____ TEXTE FOURNI

Ce n’est pas une question, mais bien le nom du restaurant où mon amie journaliste Sakiko avait eu la gentillesse de réserver une table. Un chef de chez nous, Stephan Pantel, marié au Japon dans tous les sens du terme depuis une dizaine d’années, à l’accent du sud qu’il se désole d’avoir perdu. Moi je dis qu’il lui en reste une pointe chantante et désopilante au cœur du quartier Gion à Kyoto, où les portes coulissent à l’envie, où les parois en bois prennent le pas, où la ville semble détenir des milliers de cachettes secrètes, vous en aurez un tout petit aperçu à la fin de ce post. Bref, chez Kesako, on s’installe au comptoir parmi une huitaine de places, pas plus, pas moins. Toujours cette sobriété et cette épure indispensables dans le décor, cette immense joie pour moi d’occuper une place qui semble si privilégiée, rendez vous compte. Ces restaurants qui reçoivent une huitaine de clients pour une soirée et leur dédient entièrement leur savoir-faire, c’est un privilège pour eux, pour nous, un moment partagé qui tient toujours un peu de l’exceptionnel. Une relation d’une grande pudeur et en même temps, d’une grande intimité à préparer aux yeux du client pour eux et à déguster aux yeux du chef pour nous, c’est cette relation paradoxale qui me fascine tant au Japon. Trêve de discours, à table maintenant ! Des accords audacieux, des cultures qui se fondent l’une dans l’autre, souvenirs délicieux et photos appétissantes, j’ajoute qu’on buvait les explications de Stephan sur chaque ingrédient.

________
____ DONNÉES FOURNIES

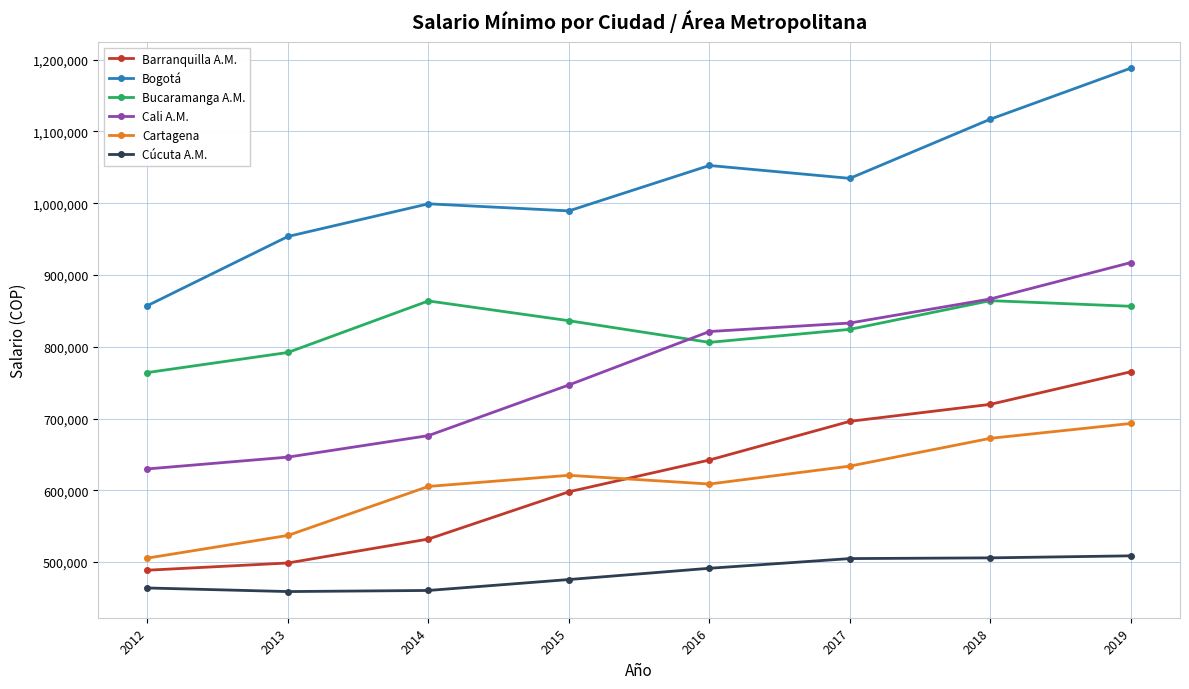

What is the greatest value displayed?

1188231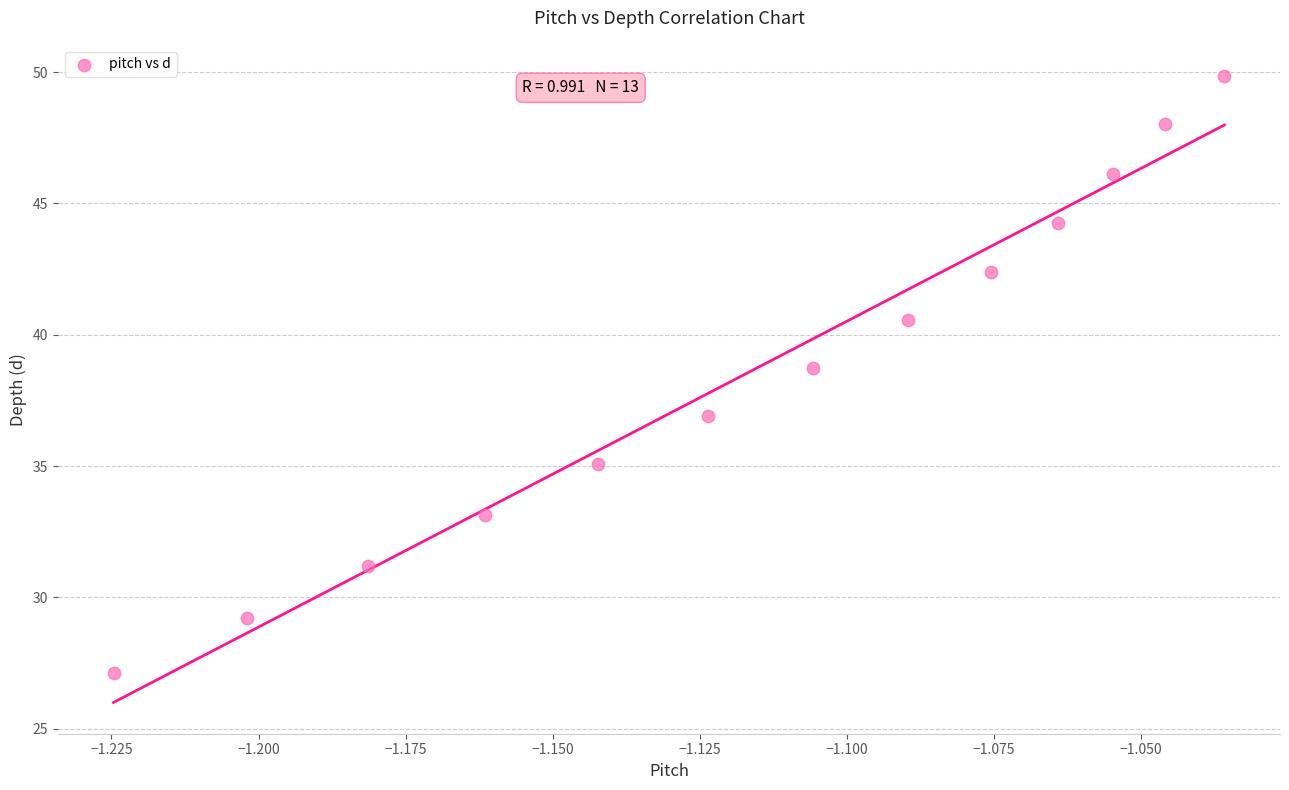

What Y value in the scatter plot is closest to 38?

38.7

________

ÉNONCÉ:
D'après le texte sur le restaurant Kesako, dans quel quartier de Kyoto ce restaurant se trouve-t-il ?

CORRIGÉ:
Dans le quartier Gion.